* [PROBLEM TO SOLVE]
Please repeat the listing starting at its first line and ending at the line that contains "postado em 02/06/2008", substituting "visiteurs" for "trafic" and leaving everything else unchanged. Give only those lines.

* [RECORDS TO USE]

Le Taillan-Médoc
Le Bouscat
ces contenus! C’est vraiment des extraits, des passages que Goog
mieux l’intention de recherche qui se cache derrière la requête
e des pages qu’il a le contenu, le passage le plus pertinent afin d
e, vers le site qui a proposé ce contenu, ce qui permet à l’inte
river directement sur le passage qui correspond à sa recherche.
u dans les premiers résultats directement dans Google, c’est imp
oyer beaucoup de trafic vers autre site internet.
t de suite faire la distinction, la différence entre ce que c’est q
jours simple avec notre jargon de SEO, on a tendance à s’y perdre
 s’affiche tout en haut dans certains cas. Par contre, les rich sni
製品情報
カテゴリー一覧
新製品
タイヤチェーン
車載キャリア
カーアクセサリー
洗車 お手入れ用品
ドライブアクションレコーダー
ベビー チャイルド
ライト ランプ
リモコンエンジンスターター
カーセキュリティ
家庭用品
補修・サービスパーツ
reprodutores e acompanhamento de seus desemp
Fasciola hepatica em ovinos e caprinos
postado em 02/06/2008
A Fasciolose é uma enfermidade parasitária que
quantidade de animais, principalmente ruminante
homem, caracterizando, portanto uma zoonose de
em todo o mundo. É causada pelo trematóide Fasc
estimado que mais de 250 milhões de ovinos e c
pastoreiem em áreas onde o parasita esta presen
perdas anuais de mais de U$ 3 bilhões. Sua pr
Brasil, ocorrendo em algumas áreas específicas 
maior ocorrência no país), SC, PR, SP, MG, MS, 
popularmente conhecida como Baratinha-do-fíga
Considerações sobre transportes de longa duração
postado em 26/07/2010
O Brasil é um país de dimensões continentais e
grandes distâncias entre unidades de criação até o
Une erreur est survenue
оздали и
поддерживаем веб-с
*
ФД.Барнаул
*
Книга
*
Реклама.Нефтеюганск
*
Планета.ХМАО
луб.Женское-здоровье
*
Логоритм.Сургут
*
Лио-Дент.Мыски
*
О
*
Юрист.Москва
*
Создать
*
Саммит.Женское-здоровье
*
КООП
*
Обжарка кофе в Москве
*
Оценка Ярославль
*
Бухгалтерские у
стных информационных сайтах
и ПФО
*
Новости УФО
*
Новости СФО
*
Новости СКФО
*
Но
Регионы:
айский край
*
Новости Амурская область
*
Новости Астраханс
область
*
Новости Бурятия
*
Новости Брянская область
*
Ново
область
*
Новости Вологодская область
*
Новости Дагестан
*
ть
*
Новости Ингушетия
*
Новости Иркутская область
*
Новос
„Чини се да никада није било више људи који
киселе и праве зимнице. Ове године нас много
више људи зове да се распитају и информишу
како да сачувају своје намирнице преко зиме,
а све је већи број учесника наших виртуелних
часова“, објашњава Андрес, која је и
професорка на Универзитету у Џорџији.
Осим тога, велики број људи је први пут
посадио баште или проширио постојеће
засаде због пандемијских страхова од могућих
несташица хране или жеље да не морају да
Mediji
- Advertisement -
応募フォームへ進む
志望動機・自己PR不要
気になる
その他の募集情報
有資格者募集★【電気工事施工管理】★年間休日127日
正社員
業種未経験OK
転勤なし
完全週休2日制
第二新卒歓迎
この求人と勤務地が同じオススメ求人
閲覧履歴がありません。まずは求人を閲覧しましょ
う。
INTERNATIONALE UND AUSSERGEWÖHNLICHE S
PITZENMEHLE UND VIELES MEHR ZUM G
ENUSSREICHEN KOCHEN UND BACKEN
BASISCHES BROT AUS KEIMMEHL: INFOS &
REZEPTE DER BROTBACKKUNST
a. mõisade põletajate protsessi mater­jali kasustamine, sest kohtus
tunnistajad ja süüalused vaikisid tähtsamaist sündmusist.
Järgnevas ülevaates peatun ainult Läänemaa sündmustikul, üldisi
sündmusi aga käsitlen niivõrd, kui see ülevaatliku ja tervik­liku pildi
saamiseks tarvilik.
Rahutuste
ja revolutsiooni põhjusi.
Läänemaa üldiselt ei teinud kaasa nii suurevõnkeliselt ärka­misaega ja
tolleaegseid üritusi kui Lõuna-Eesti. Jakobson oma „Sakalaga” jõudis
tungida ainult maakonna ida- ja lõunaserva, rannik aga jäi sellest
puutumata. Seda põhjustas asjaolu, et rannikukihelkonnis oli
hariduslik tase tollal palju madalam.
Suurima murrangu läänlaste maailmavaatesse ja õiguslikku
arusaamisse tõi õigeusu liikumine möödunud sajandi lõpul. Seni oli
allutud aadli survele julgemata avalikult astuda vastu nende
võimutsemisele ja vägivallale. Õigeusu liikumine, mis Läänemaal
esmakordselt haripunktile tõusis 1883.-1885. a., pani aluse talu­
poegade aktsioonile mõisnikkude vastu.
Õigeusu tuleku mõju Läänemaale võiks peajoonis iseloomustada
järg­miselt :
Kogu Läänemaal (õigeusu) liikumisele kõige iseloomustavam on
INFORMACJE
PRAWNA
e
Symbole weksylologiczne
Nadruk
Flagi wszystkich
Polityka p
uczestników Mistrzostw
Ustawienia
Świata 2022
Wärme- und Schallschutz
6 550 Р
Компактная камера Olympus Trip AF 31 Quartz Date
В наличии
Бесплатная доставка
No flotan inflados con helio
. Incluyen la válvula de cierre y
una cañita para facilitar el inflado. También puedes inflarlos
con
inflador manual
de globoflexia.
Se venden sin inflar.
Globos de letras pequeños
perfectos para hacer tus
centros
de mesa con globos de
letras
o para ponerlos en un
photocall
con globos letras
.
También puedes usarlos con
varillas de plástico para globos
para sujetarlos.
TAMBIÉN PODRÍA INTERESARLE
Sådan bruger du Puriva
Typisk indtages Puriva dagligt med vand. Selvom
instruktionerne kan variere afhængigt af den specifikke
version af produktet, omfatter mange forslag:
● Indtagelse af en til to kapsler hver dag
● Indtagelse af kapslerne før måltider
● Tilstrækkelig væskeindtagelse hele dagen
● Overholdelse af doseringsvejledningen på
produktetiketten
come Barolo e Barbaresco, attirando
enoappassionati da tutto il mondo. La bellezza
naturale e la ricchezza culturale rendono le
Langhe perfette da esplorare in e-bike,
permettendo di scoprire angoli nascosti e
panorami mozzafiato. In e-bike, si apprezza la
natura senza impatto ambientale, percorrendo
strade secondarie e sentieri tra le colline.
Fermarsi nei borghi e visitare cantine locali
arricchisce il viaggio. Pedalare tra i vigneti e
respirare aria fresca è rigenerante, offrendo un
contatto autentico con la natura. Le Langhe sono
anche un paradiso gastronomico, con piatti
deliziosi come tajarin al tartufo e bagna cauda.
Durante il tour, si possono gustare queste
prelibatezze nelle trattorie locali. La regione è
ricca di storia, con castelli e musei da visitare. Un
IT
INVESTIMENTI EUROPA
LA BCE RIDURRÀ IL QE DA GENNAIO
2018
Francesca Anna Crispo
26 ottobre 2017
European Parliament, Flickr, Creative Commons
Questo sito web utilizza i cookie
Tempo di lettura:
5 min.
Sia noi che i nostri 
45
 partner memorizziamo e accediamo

* [TASK RESULT]
Le Taillan-Médoc
Le Bouscat
ces contenus! C’est vraiment des extraits, des passages que Goog
mieux l’intention de recherche qui se cache derrière la requête
e des pages qu’il a le contenu, le passage le plus pertinent afin d
e, vers le site qui a proposé ce contenu, ce qui permet à l’inte
river directement sur le passage qui correspond à sa recherche.
u dans les premiers résultats directement dans Google, c’est imp
oyer beaucoup de visiteurs vers autre site internet.
t de suite faire la distinction, la différence entre ce que c’est q
jours simple avec notre jargon de SEO, on a tendance à s’y perdre
 s’affiche tout en haut dans certains cas. Par contre, les rich sni
製品情報
カテゴリー一覧
新製品
タイヤチェーン
車載キャリア
カーアクセサリー
洗車 お手入れ用品
ドライブアクションレコーダー
ベビー チャイルド
ライト ランプ
リモコンエンジンスターター
カーセキュリティ
家庭用品
補修・サービスパーツ
reprodutores e acompanhamento de seus desemp
Fasciola hepatica em ovinos e caprinos
postado em 02/06/2008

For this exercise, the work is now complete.